═══ TEXT PASSAGE
Friday, 23 August 2013

Creating a star schema from single table - Initial data Load

Creating a star schema from single table.

Here we would like to create a star schema when source data is provided in one file (csv or excel) or table.
We will use the oracle DB scripts here. And suggest difference for sqlserever

Assuming the data from file has been moved to table, ie. Staging table. Here we will see how to load data form staging table to fact for first time(Initial Load).

SALES_STG

Id number , --Unique Id
Sales_date Date,
Store_code number, --sqlserver numeric , mysql float can be used
Store_name Varchar2(512), -- Sqlserver and Mysql only Varchar
city_name Varchar2(512),
state_name Varchar2(512),
region_name Varchar2(512),
country_name Varchar2(512),
item_name varchar2(512) ,-- Not taking code to have another type of example, But Item Name is unique
Item_category varchar2(512) ,
Item_group varchar2(512) ,
Sales_group varchar2(512), -- Both sales group and type need to be in one dim , but combination is key
Sales_type varchar2(512),
Sales_qty number,
Sales_value number ,
sales_price number,
cost number,
order_number number,
order_source varchar2(512)



Data for region dimension we have store_code available as key, Numeric key.
For Item , there is no Item code , but item name is unique 
Sales group and Type the combination is unique
Also need dimensions for Order Number and Order Source 


Creating Dimensions

In case of oracle you can create a sequence for each table for primary key.
In case of sqlserver you can have identity column and in case of mysql you can have auto increment.

Dimension needed are
  1. Region
  2. Item
  3. Sales Group and Type
  4. Order Number
  5. Order Source

Create Scripts

Staging
create table SALES_STG
(
Id number , --Unique Id
Sales_date Date,
Store_code number, --sqlserver numeric , mysql float can be used
Store_name Varchar2(512), -- Sqlserver and Mysql only Varchar
city_name Varchar2(512),
state_name Varchar2(512),
region_name Varchar2(512),
country_name Varchar2(512),
item_name varchar2(512) ,-- Not taking code to have another type of example, But Item Name is unique
Item_category varchar2(512) ,
Item_group varchar2(512) ,
Sales_group varchar2(512), -- Both sales group and type need in one dim , but combination is key
Sales_type varchar2(512),
Sales_qty number,
Sales_value number ,
sales_price number,
cost number,
order_number number,
order_source varchar2(512)) ;

Region

CREATE SEQUENCE dim_region_seq
 START WITH     1
 INCREMENT BY   1
 NOCACHE
 NOCYCLE;



create table dim_region
 (
Store_id Number , -- In case of sql server int IDENTITY(1,1),
Store_code number,
Store_name Varchar2(512),
city_name Varchar2(512),
state_name Varchar2(512),
region_name Varchar2(512),
country_name Varchar2(512)
══════
§ REQUIRED ACTION 1
According to the star schema post, what can be created for each table's primary key in Oracle?
§ REQUIRED ACTION 2
Return the part of the star schema post starting with "We will use" and going on through "first time(Initial Load).", copied word for word.
═══ SOURCE DATA
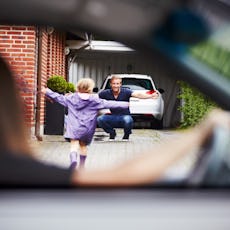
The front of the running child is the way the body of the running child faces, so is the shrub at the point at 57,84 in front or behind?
in front

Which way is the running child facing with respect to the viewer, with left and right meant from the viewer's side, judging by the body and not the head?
facing away from the viewer
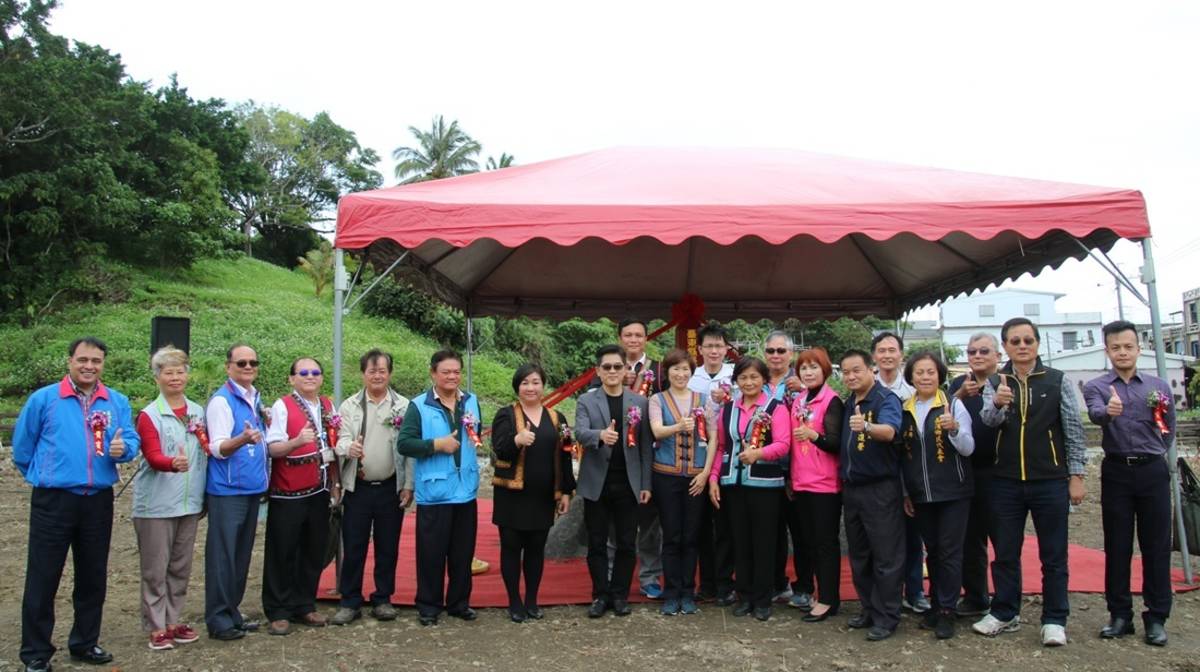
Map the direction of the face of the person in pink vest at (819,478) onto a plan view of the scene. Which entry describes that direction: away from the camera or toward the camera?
toward the camera

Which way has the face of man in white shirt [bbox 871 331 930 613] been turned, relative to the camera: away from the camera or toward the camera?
toward the camera

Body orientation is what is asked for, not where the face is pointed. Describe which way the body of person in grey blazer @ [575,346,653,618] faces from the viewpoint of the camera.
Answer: toward the camera

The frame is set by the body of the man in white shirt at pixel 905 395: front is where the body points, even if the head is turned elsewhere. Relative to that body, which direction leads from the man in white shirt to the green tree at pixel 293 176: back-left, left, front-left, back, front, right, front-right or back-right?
back-right

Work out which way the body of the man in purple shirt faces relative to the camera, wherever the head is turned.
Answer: toward the camera

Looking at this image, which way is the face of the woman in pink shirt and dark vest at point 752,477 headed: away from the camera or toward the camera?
toward the camera

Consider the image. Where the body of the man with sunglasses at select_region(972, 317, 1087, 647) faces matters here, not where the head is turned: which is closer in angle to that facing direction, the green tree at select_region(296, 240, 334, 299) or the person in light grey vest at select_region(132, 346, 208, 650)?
the person in light grey vest

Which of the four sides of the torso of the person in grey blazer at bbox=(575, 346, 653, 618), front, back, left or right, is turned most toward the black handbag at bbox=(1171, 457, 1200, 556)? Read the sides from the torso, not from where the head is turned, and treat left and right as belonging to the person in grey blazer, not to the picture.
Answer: left

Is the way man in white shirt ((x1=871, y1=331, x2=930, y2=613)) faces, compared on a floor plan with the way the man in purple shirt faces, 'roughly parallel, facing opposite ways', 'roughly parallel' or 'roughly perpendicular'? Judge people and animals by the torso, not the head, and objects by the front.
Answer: roughly parallel

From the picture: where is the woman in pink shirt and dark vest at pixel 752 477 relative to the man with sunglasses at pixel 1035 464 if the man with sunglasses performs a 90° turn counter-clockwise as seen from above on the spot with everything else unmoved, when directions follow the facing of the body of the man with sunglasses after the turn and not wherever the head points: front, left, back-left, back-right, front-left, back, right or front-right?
back

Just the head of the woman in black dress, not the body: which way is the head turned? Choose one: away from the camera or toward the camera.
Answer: toward the camera

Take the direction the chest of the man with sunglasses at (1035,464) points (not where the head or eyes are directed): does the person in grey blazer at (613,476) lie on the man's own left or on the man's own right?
on the man's own right

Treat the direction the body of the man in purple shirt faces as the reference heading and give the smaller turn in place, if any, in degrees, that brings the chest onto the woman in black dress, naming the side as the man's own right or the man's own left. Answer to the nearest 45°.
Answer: approximately 45° to the man's own right

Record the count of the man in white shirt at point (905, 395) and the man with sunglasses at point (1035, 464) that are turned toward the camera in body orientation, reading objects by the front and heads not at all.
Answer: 2
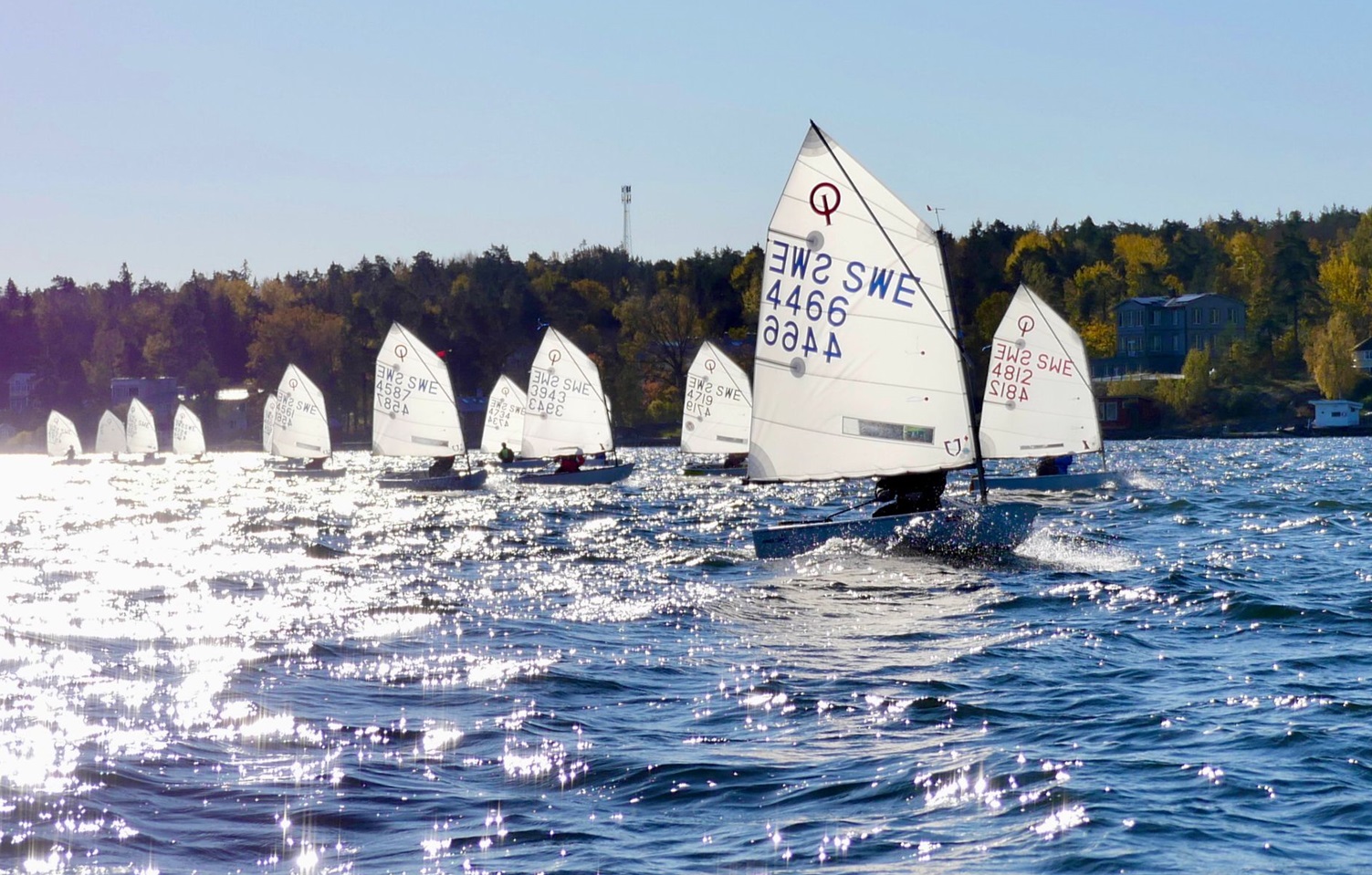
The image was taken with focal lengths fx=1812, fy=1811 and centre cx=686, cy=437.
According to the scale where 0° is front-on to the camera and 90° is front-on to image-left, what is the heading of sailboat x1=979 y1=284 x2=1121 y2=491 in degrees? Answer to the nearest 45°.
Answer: approximately 270°

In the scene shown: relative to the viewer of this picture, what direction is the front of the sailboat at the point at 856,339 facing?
facing to the right of the viewer

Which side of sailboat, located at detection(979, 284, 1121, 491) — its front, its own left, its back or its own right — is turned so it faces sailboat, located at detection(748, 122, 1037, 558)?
right

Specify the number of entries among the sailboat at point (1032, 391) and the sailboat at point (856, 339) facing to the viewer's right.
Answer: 2

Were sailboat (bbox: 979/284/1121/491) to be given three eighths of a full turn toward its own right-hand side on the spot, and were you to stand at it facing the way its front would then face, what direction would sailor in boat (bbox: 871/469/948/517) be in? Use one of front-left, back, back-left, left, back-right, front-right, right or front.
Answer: front-left

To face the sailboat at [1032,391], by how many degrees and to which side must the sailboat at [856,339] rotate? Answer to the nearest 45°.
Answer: approximately 90° to its left
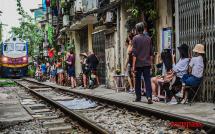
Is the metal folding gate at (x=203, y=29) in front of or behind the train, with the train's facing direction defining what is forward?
in front

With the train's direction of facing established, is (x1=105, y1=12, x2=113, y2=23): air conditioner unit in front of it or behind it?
in front

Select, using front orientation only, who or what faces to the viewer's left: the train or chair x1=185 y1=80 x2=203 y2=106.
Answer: the chair

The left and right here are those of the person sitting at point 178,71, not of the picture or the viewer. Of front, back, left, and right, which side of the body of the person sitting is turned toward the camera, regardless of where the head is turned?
left

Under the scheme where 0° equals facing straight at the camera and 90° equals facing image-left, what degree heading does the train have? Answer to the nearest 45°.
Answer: approximately 0°

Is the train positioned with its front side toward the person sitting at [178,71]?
yes

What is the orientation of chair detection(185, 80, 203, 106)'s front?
to the viewer's left

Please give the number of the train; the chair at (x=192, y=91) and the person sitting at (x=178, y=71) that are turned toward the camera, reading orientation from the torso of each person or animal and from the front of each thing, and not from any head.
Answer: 1

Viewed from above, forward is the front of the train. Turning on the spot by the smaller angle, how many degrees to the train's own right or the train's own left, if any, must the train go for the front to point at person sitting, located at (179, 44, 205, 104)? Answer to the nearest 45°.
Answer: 0° — it already faces them
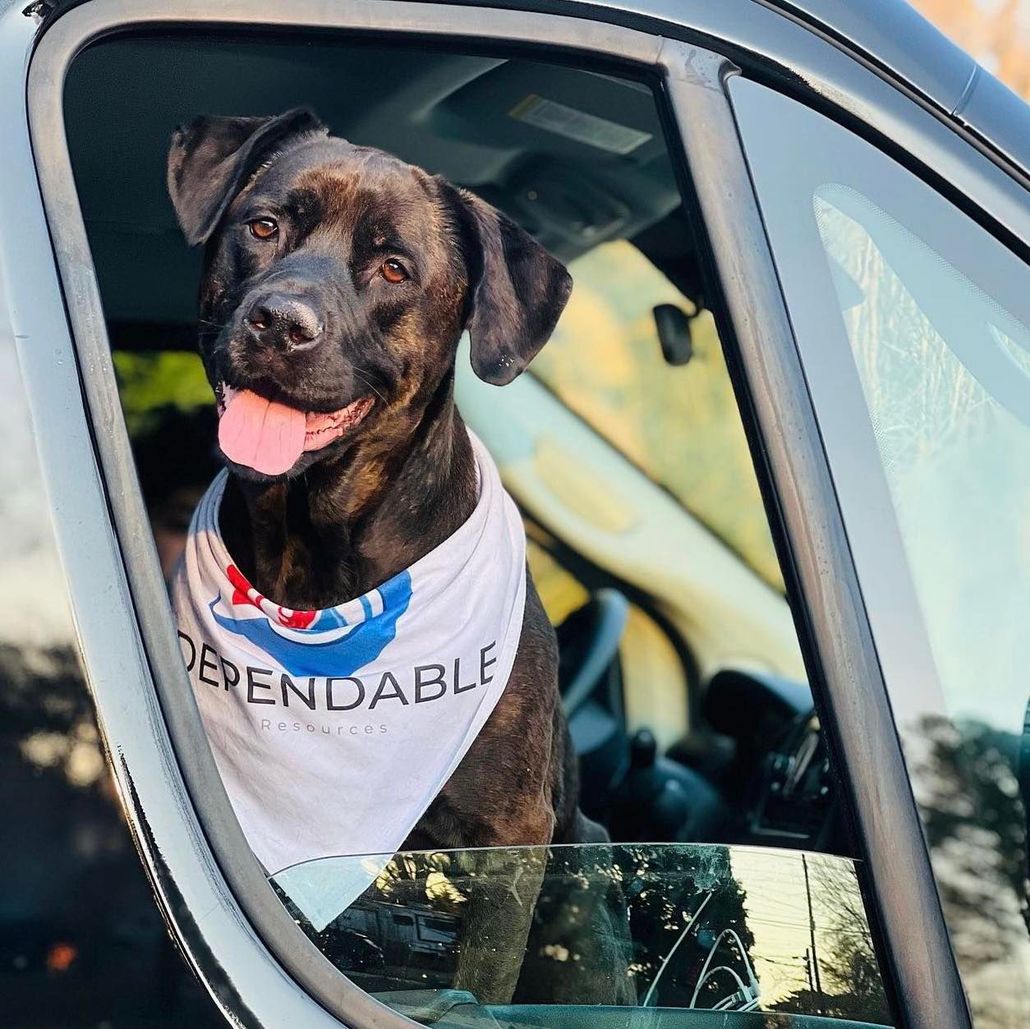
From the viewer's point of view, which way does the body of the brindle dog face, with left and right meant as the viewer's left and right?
facing the viewer and to the left of the viewer

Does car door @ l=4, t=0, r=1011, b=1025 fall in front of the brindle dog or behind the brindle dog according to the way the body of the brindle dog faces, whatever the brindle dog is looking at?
in front
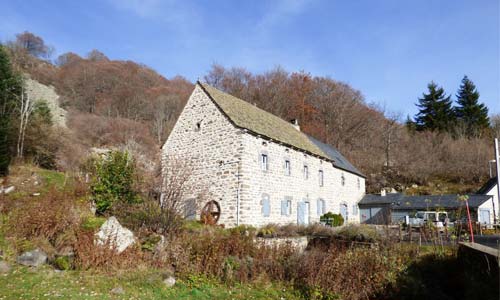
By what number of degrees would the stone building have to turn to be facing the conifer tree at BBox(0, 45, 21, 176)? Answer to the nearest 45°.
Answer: approximately 135° to its right

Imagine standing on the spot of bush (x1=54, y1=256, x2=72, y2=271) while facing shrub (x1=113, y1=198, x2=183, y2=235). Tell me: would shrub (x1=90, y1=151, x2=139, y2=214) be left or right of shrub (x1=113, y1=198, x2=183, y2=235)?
left

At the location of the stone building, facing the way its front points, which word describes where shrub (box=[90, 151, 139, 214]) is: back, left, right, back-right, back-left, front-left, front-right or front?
right

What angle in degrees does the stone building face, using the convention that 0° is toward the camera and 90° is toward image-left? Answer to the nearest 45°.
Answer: approximately 315°

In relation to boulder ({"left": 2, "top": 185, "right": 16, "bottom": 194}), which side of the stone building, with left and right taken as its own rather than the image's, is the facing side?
right

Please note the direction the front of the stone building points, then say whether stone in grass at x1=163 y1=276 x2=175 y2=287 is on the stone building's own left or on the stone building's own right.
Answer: on the stone building's own right

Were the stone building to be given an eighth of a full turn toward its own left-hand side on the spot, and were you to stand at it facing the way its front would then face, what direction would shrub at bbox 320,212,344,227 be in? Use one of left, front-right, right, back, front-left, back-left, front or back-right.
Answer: front-left

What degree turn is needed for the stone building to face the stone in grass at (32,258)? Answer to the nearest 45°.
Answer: approximately 90° to its right

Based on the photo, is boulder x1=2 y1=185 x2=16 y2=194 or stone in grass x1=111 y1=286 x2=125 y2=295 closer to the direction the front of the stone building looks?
the stone in grass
══════
§ ANSWER AREA 1
A sequence for each table.

§ ANSWER AREA 2
We will use the oracle DB scripts here. And suggest difference for sqlserever

Assuming the data from file has been moved to table, ie. Staging table. Here we will see how to load data form staging table to fact for first time(Initial Load).